The siege of the Sinaa prison in Hasaka demonstrated that the Islamic State group still had the ability to mount a coordinated military operation, despite its territorial defeat by the US-led coalition and Kurdish-led forces three years ago.

It has also highlighted the plight of thousands of foreign children brought to the Islamic State caliphate in Syria by their parents, who have been detained for three years in camps and prisons in northeastern Syria and abandoned by their own countries.

The inmates in Hasaka include boys as young as 12, including Syrians, Iraqis and about 150 non-Arab foreigners. Some had been transferred to the prison after they were deemed too old to remain in detention camps that held families of Islamic State group suspects.

The Syria director for Save the Children, Sonia Khush, said those holding the children were responsible for their safety. But she also blamed the foreign governments for not repatriating their detained citizens and their children.

“Responsibility for anything that happens to these children also lies at the door of foreign governments who have thought that they can simply abandon their child nationals in Syria,” Khush said. “Risk of death or injury is directly linked to these governments’ refusal to take them home.”

At its peak, the Islamic State group held territory the size of Britain straddling Iraq and Syria. An estimated 40,000 foreigners, including children, made their way to Syria to fight or work for the caliphate.

Thousands of them brought their young children — too young to understand and much too young to make a choice. Other children were born there.

When the last piece of the Islamic State caliphate in Baghuz, Syria, fell three years ago, surviving women and young children were put in detention camps while suspected fighters and boys as young as 10 were sent to prison.

The main detention camp for Islamic State families, Al Hol, is squalid, overcrowded and dangerous, with not enough food or medical services, not enough guards, and an increasingly radicalised segment of detainees who terrorise other camp residents.

When the boys at the camps become teenagers, they are usually transferred to Sinaa prison in Hasaka.
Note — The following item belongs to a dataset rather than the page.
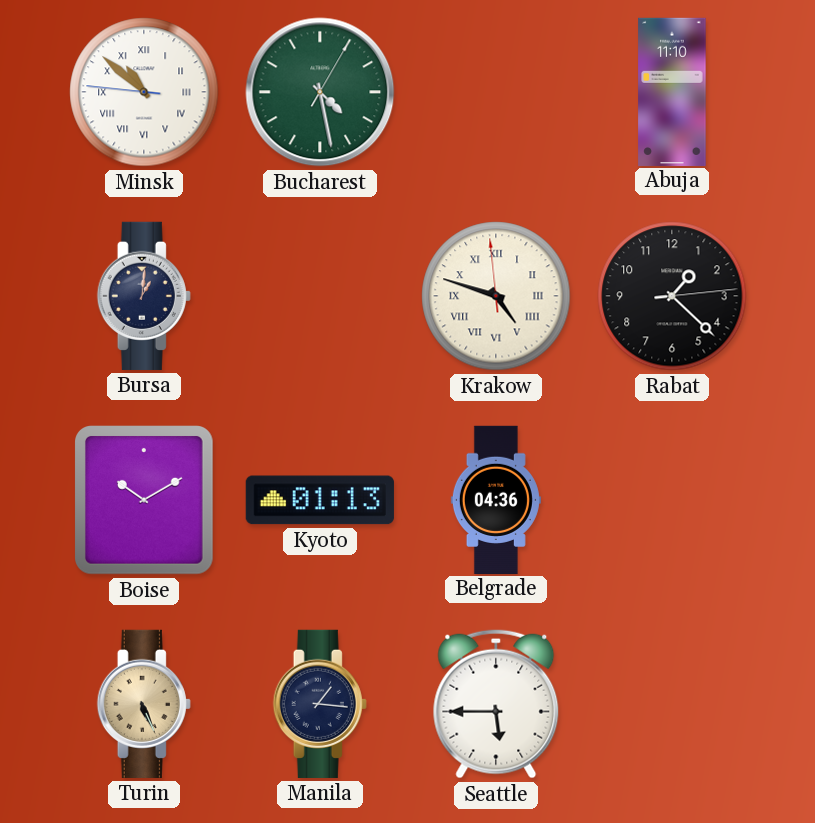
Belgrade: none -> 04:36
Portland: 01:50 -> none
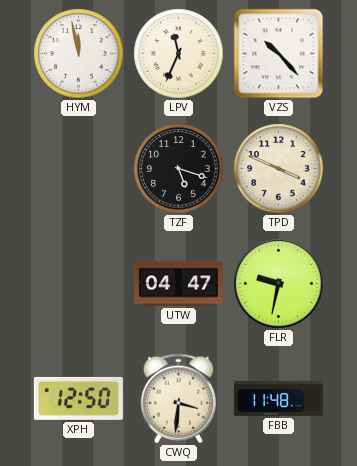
Detainees there, including minors, are packed into overcrowded cells without access to sunlight. There is insufficient food and little medical care, according to prison guards in the impoverished breakaway region of Syria known as Rojava.

When they reach age 18, the youths are placed with the general prison population, where wounded Islamic State fighters sleep three to a bed. None of the non-Syrian detainees have been charged with a crime or gone to trial.
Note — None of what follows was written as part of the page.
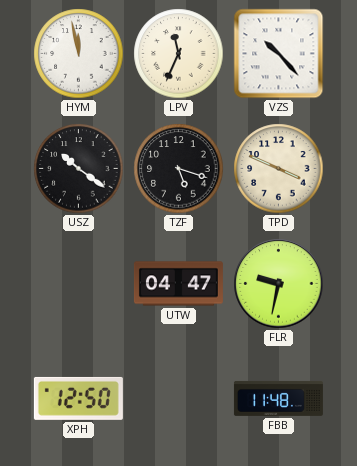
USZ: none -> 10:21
While Rojava authorities run a rehabilitation centre, it has space for only about 150 detainees. When they finish the course, the Syrians are released, but the non-Syrians are returned to prison.

“We help them to construct their prisons, to train their staff, to run as good a prison system as they can, but they are not getting what they need,” said Anne Speckhard, director of the International Center for the Study of Violent Extremism. “Prisoners are lying on top of each other.”

Thousands of Islamic State recruits came from Europe, but most European countries, citing security concerns, have refused to repatriate their citizens, apart from orphans. Some have stripped their nationals detained in Syria of citizenship for joining the Islamic State group.

“As long as it stays over here that’s what everybody wants,” Speckhard said of countries refusing to repatriate their citizens. “‘We don’t want it to come over here.’”

Rights activists have compared the prison to the US detention centre in Guantánamo Bay, Cuba, as a place where suspects can be warehoused and forgotten.

The State Department said Monday that the siege highlighted the need for international financial support to improve security at the prison.

“It also underscores the urgent need for countries of origin to repatriate, rehabilitate, reintegrate and prosecute, where appropriate, their nationals detained in northeast Syria,” the State Department’s statement said.